Five Questions: Dick Jones
1.Why do you blog?
I maintain a weblog in order to:
. . . sustain & develop further a unique form of communication that enables me to write in reflective solitude in the traditional way, but also enables me to locate & interact with a critical readership almost immediately.
. . . be able to read across a staggeringly wide spectrum of writing, offering an apparently limitless variety of style & content & to have instant personal access to the writer.
. . . remain in constant & fruitful contact with an ever-widening circle of fellow bloggers, a number of whom have already become – in the terms of the strange, separate-yet-connected intimacy of the blogosphere – close friends.
2.Which author and/or book has most influenced you?
This question is impossible to answer inclusively. As with you, no doubt, my influences range far & wide. I wanted to write from an early age so I guess my earliest influences – in the sense of their opening up new horizons & making their worlds real for me – would have to include:
Kenneth Graham, A.A. Milne, Robert Louis Stevenson, Sir Thomas Malory, Anthony Buckeridge, Arthur Conan-Doyle. . .

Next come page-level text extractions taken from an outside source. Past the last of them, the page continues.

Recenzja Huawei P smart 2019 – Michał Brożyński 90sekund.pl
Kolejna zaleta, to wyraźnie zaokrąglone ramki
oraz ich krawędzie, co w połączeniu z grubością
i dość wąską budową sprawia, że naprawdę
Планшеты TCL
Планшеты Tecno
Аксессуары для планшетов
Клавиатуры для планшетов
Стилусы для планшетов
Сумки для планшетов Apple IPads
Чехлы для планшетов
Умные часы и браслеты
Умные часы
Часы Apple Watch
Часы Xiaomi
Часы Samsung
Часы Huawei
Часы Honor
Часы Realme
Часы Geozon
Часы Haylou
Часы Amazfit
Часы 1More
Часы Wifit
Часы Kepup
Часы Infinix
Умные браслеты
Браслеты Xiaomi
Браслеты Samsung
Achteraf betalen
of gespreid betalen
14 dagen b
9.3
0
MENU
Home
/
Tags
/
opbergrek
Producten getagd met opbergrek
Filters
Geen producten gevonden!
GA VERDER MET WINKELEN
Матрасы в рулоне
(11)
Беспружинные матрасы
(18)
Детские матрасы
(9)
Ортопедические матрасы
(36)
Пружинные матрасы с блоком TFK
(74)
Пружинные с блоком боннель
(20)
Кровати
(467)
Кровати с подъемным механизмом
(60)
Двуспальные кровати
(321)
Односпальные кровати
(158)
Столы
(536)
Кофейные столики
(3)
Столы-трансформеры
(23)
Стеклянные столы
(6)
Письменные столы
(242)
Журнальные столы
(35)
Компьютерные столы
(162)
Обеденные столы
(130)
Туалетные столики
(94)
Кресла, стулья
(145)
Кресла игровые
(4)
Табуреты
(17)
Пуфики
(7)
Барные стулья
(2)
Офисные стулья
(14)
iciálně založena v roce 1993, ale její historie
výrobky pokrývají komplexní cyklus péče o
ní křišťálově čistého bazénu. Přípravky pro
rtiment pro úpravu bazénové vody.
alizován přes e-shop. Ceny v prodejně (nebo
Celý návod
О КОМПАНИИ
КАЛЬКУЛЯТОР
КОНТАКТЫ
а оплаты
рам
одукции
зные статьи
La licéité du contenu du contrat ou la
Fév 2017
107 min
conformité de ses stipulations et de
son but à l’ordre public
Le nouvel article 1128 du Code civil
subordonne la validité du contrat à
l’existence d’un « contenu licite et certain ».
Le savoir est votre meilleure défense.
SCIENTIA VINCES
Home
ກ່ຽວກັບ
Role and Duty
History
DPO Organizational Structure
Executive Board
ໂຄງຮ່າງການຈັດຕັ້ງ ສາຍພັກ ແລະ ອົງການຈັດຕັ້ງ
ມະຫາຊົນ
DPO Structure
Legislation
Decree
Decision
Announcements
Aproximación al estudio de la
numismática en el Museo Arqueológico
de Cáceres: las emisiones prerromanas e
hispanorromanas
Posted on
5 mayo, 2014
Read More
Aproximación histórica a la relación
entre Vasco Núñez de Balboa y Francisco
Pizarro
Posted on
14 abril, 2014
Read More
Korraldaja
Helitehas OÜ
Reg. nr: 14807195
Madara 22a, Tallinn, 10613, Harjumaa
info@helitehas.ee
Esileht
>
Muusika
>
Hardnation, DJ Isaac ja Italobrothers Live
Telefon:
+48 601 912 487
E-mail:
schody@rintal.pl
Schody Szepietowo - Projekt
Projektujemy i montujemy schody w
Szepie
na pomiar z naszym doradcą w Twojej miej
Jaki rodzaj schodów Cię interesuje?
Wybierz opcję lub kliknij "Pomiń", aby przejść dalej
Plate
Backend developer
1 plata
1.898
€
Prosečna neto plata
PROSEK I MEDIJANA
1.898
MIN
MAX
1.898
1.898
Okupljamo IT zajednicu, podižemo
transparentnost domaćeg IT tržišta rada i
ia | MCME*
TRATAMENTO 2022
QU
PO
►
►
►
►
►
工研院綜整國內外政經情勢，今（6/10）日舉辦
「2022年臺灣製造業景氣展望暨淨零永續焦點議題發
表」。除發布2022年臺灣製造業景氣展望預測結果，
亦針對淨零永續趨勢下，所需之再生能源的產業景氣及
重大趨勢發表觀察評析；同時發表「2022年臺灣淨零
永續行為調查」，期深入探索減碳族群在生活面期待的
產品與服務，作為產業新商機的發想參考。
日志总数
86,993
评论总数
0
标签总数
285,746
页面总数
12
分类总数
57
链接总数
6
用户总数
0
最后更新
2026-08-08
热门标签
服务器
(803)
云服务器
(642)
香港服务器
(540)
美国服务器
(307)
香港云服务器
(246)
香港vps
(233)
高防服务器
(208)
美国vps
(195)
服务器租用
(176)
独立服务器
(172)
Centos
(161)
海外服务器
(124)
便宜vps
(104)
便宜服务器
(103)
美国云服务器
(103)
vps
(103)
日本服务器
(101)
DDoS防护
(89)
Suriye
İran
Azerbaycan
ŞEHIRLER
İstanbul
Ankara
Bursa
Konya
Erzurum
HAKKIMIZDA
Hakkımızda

Then, in adolescence & beyond:
PROSE: James Joyce (first Portrait of the Artist, which hit me like a train, then Ulysses).
Jack Kerouac – On the Road.
William Burroughs – The Naked Lunch.
Kingsley Amis – Lucky Jim.
John Cowper Powys – Wolf Solent, A Glastonbury Romance.
E. M. Forster. Jane Austen. Emily & Charlotte Bronte. Denton Welch. Iris Murdoch. John Le Carre . . . & so many others.
POETRY: Allen Ginsberg, Gregory Corso, Lawrence Ferlinghetti. Percy Bysshe Shelley. Gerard Manley Hopkins. D.H. Lawrence. e.e. cummings. Wilfred Owen. Ted Hughes Walt Whitman. Philip Larkin. R.S. Thomas. Peter Redgrove.
John Burnside. Pauline Stainer. Ruth Fainlight. Amy Clampit.
Sylvia Plath . . . & so many others.
3. Which three blogs do you most visit?
I regularly visit somewhat more than three. They are:
Blaugustine at http://www.nataliedarbeloff.com/blaugustine.html
Blogcabin at http://www.megfowler.com/
Bread Crumbs at http://blogs.salon.com/0004000/
Dr. Omed at http://blogs.salon.com/0002296/
F*R*L – this blog no longer exists.
In The Diaspora at http://www.inthediaspora.blogspot.com/
The Penkill Papers.
Perils of Caffeine in the Evening at http://blogs.salon.com/0001970/
Self-Winding at http://www.patriciascott.org/winding/
Via Negativa at http://www.vianegativa.us/
Wandering Willow at http://blogs.salon.com/0003947/
Wingtips at http://paulagrenside.typepad.com/wingtips/
I visit many others only slightly less regularly.
4. Why do you read fiction?
I read fiction in order both to confirm & confound my notions of what, at any one time, I believe to be true about human nature & the human condition. I read fiction more than any other kind of literature. For me (whether successfully or otherwise), the novel has provided the most fruitful sources in the process of the ‘getting of wisdom’.
5. What makes you laugh?
Anything that identifies & then debunks our attempts to locate meaning & order in, or impose meaning & order on, the existential process. Thus anything that activates a sense of the ridiculous; anything that parodies pomposity; anything that seeks to deflate pretension or lampoon officious authority; anything that attacks through satire the abuse of power.
I favour situational humour over mere jokes (although there are two jokes, which, respectively, nearly had me driving a van into Woolworth’s in Bromley & actually had me snorting beer out of my nose in a crowded pub – which I had never seen done before.) Set-piece plays & films generally do it for me over sit-coms, very few of which keep me on the couch for long.
I have followed with great interest & much enjoyment the rise of the ‘new comedy’ – the revival of stand-up that begun in the late ’70s & flourishes still.
A selection – only a selection – of comics & plays & films . . .
Lenny Bruce [d], Jack Dee, Jackie Mason, Linda Smith [d], Ricky Gervais, Alexei Sayle, Tommy Cooper [d], Eric Morecambe [d], Max Wall [d].
PLAYS & FILMS:
Three Sisters – Anton Chekhov, Waiting for Godot – Samuel Beckett, Lysistrata – Aristophanes, The Caretaker – Harold Pinter, The Bald-Headed Prima Donna – Eugene Ionesco, Blazing Saddles, Some Like It Hot, The Odd Couple, Groundhog Day, Dr Strangelove.